▶ _WORK REQUIRED_
When the line containing "M75,837L386,863" appears in the data below, begin copying there and stop only after the line containing "M267,730L355,733".

START THE DATA

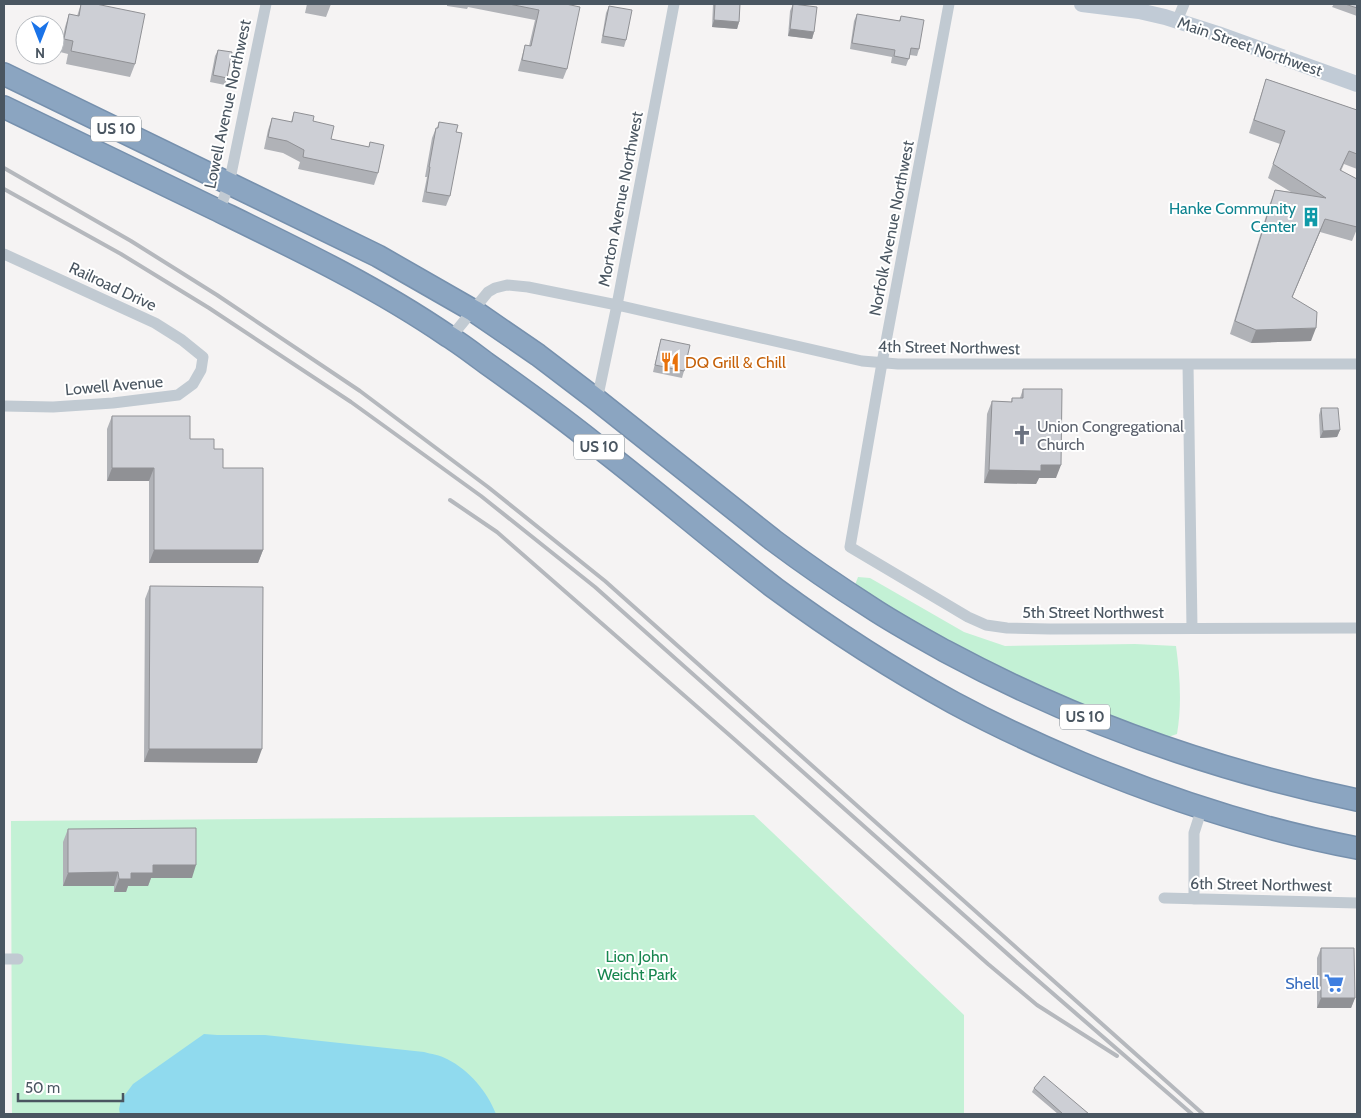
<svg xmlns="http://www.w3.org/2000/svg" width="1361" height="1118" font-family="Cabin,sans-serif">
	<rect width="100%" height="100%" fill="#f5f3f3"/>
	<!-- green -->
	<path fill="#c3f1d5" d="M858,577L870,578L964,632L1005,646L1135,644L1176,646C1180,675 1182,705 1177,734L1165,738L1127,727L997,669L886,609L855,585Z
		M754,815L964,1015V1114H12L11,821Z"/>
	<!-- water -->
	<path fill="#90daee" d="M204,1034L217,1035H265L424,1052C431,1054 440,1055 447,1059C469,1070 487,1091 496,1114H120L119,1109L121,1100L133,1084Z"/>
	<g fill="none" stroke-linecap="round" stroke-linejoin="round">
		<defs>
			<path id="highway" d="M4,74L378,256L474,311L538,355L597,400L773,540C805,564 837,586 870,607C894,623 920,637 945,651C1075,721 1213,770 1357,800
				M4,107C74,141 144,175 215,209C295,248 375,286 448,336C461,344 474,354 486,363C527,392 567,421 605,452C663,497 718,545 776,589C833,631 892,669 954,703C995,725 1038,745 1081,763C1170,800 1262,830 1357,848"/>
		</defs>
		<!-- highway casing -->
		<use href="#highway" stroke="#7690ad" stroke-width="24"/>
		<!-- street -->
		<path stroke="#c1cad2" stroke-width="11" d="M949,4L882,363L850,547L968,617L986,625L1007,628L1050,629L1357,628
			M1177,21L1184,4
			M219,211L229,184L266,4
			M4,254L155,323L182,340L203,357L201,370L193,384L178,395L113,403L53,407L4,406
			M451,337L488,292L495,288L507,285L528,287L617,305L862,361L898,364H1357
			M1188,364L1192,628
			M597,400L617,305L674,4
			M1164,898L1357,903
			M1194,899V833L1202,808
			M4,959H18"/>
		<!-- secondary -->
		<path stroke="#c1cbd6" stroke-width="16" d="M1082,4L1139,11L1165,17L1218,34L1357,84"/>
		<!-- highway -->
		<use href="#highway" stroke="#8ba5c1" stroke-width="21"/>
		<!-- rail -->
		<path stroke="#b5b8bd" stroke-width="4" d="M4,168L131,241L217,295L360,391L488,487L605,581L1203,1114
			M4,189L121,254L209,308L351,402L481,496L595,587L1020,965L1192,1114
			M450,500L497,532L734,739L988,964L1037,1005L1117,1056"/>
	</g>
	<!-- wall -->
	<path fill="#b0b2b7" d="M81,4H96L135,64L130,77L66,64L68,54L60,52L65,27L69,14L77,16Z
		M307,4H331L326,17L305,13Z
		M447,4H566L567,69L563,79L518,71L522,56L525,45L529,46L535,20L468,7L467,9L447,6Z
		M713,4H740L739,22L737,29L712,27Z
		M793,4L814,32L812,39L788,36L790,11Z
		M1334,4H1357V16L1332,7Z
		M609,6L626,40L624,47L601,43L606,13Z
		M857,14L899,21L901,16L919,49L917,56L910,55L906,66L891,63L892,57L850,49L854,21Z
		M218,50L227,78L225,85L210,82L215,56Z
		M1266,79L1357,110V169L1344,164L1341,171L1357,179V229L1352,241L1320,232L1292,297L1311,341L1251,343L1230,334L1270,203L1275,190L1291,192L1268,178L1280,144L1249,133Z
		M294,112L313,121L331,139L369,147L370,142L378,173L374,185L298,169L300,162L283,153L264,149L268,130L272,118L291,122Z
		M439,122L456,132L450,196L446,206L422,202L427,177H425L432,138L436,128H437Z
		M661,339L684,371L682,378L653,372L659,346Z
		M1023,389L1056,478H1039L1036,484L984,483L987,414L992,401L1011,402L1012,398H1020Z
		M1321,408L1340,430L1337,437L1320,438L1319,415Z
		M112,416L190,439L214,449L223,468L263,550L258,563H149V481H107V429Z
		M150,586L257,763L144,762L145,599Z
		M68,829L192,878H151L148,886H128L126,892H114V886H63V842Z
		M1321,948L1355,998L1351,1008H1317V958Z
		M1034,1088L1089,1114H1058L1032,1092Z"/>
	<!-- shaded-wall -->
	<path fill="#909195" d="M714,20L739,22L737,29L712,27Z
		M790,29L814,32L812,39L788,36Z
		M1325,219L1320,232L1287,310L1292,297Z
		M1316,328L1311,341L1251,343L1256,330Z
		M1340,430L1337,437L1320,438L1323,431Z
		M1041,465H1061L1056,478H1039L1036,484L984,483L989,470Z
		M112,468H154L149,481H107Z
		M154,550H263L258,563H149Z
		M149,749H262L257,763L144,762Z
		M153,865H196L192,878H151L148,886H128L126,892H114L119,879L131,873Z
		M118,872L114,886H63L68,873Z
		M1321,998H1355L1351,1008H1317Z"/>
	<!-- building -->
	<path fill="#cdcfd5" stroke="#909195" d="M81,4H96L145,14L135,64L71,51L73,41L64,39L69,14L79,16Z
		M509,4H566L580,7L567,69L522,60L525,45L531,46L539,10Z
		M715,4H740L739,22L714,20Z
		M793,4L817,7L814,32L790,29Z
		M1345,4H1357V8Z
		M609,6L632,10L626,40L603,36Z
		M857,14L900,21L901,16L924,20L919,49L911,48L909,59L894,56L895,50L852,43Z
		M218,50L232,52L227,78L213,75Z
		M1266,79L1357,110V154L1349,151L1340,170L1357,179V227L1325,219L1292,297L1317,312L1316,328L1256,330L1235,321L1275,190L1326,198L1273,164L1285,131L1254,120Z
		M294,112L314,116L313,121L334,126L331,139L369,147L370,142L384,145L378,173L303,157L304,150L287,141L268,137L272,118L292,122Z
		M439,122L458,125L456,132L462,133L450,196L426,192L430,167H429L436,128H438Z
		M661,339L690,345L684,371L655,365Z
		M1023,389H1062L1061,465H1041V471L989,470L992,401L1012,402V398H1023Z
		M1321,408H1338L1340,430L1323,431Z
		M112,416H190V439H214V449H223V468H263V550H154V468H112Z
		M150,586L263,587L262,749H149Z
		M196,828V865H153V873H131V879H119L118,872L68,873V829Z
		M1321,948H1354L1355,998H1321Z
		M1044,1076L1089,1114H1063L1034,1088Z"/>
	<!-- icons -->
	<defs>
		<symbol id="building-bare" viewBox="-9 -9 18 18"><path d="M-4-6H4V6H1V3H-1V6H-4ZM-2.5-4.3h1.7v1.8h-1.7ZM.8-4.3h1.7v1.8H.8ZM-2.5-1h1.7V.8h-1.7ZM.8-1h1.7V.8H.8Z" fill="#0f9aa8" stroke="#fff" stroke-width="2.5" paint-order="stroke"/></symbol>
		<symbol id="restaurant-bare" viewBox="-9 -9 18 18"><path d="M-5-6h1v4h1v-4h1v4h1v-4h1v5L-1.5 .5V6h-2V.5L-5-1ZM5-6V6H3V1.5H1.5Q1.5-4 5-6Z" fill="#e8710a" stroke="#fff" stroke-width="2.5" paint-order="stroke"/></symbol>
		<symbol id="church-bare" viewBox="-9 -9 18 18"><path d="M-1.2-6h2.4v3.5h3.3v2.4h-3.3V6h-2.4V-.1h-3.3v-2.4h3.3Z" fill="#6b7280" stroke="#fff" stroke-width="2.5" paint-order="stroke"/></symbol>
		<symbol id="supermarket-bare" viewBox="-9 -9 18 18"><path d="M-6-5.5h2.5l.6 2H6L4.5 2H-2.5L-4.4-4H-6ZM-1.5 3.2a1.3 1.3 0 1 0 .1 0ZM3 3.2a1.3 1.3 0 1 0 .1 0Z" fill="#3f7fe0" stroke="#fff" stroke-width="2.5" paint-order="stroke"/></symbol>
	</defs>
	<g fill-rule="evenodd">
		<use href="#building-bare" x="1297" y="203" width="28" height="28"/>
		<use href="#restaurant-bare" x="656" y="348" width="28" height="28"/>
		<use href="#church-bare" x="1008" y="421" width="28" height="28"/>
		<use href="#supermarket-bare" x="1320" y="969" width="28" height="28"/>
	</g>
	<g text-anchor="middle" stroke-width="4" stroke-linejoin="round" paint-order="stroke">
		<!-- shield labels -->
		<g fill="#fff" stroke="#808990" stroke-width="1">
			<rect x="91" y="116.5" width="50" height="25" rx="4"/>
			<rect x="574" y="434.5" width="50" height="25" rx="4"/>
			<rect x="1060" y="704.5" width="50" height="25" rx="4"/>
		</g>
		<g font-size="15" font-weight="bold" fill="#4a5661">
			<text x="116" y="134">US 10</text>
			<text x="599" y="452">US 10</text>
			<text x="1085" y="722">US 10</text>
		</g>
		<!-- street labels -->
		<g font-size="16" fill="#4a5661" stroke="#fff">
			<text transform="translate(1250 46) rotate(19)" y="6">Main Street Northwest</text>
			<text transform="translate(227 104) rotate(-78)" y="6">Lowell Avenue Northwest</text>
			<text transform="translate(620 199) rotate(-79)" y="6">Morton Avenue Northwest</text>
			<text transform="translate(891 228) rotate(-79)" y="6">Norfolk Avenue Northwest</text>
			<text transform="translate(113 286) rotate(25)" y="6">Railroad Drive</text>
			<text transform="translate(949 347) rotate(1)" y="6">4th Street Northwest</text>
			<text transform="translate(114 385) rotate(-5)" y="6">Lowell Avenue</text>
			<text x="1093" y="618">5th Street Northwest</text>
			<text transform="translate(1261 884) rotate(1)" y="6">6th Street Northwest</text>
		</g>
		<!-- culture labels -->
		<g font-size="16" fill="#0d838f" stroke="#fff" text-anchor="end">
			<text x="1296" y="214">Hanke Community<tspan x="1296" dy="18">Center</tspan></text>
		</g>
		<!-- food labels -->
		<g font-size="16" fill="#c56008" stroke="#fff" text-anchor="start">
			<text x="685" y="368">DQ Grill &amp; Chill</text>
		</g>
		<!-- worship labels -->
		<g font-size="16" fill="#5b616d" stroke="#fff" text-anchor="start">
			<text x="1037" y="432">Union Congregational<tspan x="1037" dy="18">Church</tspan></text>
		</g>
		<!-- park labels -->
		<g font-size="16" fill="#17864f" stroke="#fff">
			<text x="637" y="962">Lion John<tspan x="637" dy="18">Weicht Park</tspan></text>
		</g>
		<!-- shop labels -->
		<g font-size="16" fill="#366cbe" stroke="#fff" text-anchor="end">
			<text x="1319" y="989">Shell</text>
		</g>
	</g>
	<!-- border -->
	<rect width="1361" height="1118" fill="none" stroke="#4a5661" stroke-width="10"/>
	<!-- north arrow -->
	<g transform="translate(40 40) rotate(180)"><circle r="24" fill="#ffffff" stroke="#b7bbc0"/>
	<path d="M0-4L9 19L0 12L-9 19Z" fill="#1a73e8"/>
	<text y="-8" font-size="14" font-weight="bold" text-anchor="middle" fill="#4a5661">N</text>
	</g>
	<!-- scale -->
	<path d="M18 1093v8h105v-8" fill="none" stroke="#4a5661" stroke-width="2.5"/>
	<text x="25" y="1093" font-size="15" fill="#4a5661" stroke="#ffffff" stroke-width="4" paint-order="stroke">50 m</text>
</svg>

END THE DATA
START THE DATA

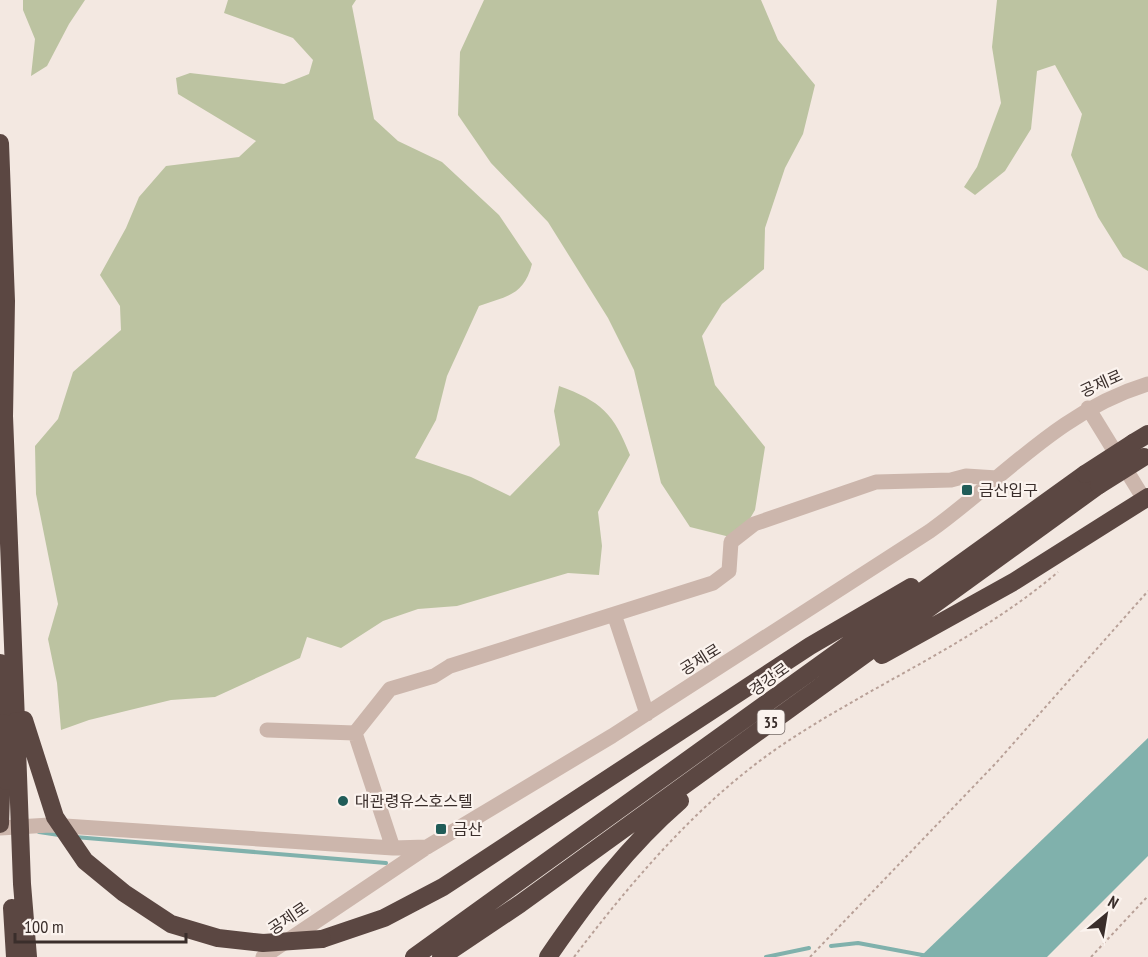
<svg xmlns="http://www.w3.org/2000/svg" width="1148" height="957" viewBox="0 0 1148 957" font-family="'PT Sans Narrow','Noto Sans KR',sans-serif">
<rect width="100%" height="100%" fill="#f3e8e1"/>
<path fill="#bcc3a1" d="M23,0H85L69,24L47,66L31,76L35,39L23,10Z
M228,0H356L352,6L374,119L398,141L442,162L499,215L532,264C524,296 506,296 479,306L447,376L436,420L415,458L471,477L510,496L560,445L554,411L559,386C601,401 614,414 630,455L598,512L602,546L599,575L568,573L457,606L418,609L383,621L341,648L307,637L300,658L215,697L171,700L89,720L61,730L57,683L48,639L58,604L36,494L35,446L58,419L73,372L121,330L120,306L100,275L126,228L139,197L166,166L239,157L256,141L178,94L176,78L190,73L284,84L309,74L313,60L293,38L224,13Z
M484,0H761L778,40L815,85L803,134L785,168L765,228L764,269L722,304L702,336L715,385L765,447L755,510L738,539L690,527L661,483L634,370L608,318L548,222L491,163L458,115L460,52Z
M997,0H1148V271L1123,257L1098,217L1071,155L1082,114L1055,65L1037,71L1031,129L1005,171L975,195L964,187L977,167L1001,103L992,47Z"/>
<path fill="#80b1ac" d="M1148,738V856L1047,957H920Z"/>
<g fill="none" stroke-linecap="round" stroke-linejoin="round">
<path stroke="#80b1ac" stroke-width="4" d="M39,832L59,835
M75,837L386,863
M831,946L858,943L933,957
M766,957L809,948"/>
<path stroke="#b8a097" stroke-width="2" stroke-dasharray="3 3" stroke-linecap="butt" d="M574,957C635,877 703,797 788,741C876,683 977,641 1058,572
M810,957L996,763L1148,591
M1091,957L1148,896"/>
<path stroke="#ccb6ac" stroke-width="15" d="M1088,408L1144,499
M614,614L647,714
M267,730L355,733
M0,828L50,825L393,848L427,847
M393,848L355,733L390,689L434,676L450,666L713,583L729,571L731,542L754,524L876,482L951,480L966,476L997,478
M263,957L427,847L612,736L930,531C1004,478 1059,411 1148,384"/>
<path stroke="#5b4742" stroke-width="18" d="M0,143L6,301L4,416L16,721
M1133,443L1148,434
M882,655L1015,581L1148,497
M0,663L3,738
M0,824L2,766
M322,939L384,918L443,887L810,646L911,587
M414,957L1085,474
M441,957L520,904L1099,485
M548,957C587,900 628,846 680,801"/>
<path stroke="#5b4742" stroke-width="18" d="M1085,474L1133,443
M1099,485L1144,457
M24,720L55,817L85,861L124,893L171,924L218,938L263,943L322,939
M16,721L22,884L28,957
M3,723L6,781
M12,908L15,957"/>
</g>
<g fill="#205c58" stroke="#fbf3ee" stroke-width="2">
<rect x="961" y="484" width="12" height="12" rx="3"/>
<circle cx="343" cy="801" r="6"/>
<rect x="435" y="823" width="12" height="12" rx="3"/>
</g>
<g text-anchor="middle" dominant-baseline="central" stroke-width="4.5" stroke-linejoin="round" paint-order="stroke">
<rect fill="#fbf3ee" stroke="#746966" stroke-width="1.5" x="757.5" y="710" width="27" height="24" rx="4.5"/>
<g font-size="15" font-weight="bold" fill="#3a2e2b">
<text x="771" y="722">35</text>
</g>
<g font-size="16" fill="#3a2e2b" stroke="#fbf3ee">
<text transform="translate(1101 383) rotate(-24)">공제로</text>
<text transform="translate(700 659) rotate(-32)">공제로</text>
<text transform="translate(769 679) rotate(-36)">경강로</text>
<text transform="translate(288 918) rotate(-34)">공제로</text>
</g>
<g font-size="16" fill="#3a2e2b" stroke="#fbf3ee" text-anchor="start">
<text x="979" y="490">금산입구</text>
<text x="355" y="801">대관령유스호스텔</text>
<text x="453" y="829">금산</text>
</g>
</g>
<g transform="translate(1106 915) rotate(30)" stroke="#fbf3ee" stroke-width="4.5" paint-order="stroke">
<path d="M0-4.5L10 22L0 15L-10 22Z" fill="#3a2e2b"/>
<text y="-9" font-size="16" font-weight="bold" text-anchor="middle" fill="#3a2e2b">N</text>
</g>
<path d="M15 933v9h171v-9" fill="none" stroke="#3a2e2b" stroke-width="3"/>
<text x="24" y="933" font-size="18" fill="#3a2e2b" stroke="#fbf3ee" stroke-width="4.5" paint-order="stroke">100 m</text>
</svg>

END THE DATA

▶ _RESPONSE AREA_
M75,837L386,863
M831,946L858,943L933,957
M766,957L809,948"/>
<path stroke="#b8a097" stroke-width="2" stroke-dasharray="3 3" stroke-linecap="butt" d="M574,957C635,877 703,797 788,741C876,683 977,641 1058,572
M810,957L996,763L1148,591
M1091,957L1148,896"/>
<path stroke="#ccb6ac" stroke-width="15" d="M1088,408L1144,499
M614,614L647,714
M267,730L355,733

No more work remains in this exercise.